EM: This research offers hope for a one-time treatment that could prevent or slow the progression of prion disease. For patients already showing symptoms, it could significantly improve quality of life and extend lifespan. Beyond prion disease, this approach could perhaps be applied to other neurodegenerative conditions caused by genetic mutations, paving the way for transformative therapies in the field.
AN: Looking back, you and Sonia Vallabh began this journey in 2012. What has this decade of dedication taught you, and what keeps you motivated?
EM: This journey has taught us the power of persistence, collaboration, and innovation. When we started, base editing didn’t even exist, and CRISPR-Cas9 had just emerged. Seeing how far we’ve come—from exploring CRISPR to developing base editing—is incredibly rewarding.What keeps us motivated is the potential impact on patients. As scientists, we’re privileged to work on tools that could change lives, and that’s what drives us every day.
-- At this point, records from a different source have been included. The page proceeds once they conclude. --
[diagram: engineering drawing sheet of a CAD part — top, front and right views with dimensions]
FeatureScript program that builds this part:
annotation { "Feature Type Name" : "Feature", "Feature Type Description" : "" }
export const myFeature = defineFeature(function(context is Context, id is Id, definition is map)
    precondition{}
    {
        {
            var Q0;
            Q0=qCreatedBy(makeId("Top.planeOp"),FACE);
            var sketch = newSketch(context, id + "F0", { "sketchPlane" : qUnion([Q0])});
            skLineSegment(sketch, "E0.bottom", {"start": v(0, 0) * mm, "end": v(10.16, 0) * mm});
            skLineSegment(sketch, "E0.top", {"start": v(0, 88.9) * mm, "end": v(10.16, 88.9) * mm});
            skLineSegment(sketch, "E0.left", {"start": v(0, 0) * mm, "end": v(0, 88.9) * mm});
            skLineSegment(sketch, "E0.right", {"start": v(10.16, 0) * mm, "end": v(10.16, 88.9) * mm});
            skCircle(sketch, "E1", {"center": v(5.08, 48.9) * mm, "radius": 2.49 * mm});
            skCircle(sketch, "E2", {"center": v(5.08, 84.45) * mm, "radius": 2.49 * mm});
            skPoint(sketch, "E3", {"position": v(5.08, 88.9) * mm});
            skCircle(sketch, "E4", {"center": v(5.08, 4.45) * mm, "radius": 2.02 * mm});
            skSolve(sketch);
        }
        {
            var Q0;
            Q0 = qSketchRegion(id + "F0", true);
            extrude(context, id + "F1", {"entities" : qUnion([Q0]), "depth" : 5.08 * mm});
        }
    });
AN: Dr. Minikel, thank you for sharing your insights. Your work is a beacon of hope for patients and families grappling with prion disease. We look forward to seeing your continued advancements in this field.
EM: Thank you. We’re excited about the possibilities and remain committed to making this a reality for patients worldwide.
This interview is part of Archyde’s ongoing coverage of cutting-edge scientific breakthroughs. For more updates, visit Archyde News.